Subdivisé en cinq fenêtres temporelles, l’espace central de l’exposition retrace toute l’histoire de la musique pop en Suisse, de 1954 à la fin du XXe siècle. On y trouve, chronologiquement, tous ceux qui ont compté dans la musique pop: l’orchestre dansant du début des années 50, les groupes hawaïens de Bâle, puis les blousons noirs et Les Sauterelles.
Dans la seconde moitié des années 60, les groupes de beat s’établissent partout dans le pays et conquièrent les hitparades suisses. L’exposition montre ensuite l’évolution des différentes scènes rock.

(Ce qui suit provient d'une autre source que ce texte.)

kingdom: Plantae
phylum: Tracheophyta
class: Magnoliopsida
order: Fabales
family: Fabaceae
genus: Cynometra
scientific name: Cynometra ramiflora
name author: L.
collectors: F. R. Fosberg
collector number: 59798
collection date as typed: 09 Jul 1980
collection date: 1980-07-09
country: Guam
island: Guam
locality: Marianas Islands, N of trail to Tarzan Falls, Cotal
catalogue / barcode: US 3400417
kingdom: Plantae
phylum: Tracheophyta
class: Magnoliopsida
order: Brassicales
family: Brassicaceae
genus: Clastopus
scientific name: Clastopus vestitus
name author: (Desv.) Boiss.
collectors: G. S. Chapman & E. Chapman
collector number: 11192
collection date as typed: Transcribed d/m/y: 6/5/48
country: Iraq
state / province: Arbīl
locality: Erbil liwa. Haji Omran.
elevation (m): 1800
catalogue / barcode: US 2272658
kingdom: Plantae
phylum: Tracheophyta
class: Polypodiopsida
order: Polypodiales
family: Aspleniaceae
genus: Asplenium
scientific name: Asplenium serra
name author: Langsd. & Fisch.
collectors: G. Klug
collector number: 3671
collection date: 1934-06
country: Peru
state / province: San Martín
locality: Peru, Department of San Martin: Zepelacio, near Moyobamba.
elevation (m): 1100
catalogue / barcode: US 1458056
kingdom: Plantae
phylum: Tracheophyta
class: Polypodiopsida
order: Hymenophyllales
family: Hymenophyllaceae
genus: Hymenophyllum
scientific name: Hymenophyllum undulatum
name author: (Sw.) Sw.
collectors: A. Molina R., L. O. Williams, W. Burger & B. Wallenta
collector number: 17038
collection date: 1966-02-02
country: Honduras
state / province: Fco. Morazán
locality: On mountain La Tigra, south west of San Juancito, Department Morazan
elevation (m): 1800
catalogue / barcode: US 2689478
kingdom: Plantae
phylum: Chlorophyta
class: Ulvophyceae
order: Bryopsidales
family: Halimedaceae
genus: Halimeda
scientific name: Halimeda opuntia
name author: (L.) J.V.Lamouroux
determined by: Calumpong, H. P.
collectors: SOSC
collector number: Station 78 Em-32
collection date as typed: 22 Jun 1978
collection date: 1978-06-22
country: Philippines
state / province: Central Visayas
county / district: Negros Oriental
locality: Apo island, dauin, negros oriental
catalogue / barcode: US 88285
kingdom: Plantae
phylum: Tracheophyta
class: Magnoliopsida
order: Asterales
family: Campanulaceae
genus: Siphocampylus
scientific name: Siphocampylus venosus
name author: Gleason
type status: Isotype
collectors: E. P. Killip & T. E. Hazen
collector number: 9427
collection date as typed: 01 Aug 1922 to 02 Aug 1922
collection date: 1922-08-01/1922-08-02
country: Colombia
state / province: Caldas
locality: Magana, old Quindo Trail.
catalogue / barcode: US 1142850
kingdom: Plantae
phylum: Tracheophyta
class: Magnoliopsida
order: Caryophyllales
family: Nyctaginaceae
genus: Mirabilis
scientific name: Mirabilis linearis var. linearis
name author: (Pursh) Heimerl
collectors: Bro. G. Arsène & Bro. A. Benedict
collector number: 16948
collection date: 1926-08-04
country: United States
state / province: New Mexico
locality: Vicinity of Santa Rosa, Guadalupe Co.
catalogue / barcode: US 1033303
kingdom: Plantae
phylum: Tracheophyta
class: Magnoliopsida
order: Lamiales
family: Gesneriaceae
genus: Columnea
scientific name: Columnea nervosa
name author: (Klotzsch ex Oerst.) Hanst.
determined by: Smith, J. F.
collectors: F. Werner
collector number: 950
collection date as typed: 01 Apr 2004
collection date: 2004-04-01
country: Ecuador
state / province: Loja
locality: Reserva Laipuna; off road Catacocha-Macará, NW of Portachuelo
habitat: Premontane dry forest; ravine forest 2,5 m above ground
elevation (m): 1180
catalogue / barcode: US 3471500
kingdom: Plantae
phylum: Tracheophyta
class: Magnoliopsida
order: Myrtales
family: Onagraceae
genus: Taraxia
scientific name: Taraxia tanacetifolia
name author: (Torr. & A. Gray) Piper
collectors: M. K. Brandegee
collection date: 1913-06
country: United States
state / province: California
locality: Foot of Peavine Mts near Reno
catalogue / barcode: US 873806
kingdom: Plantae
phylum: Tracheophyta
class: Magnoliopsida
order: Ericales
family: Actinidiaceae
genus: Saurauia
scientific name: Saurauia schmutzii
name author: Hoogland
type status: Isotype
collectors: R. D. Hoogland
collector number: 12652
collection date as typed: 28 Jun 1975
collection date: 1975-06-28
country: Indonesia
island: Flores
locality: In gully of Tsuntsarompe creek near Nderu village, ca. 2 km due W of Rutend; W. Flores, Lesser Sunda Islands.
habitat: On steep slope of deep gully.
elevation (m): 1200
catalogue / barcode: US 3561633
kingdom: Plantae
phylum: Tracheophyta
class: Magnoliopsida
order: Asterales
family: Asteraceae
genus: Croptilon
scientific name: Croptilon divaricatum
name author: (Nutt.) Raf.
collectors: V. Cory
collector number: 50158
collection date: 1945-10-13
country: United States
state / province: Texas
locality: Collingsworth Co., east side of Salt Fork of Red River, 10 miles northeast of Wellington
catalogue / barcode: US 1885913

Un module spécial est réservé aux chantres du dialecte, les groupes qui entretiennent l’héritage de Mani Matter.
Au milieu des années 80, les radios privées font leur apparition et la création de Couleur3, DRS3 et Rete3 font souffler un vent nouveau sur la musique pop suisse.
Les années 90, enfin, sont marquées par le hip hop, l’eurodance et la techno. L’exposition accorde une place particulière à la musique pop à partir de l’an 2000.
Une salle indépendante lui est consacrée, qui illustre le saut dans l’ère numérique: trois grandes surfaces de projection diffusent 42 vidéos musicales des groupes et artistes suisses d’aujourd’hui.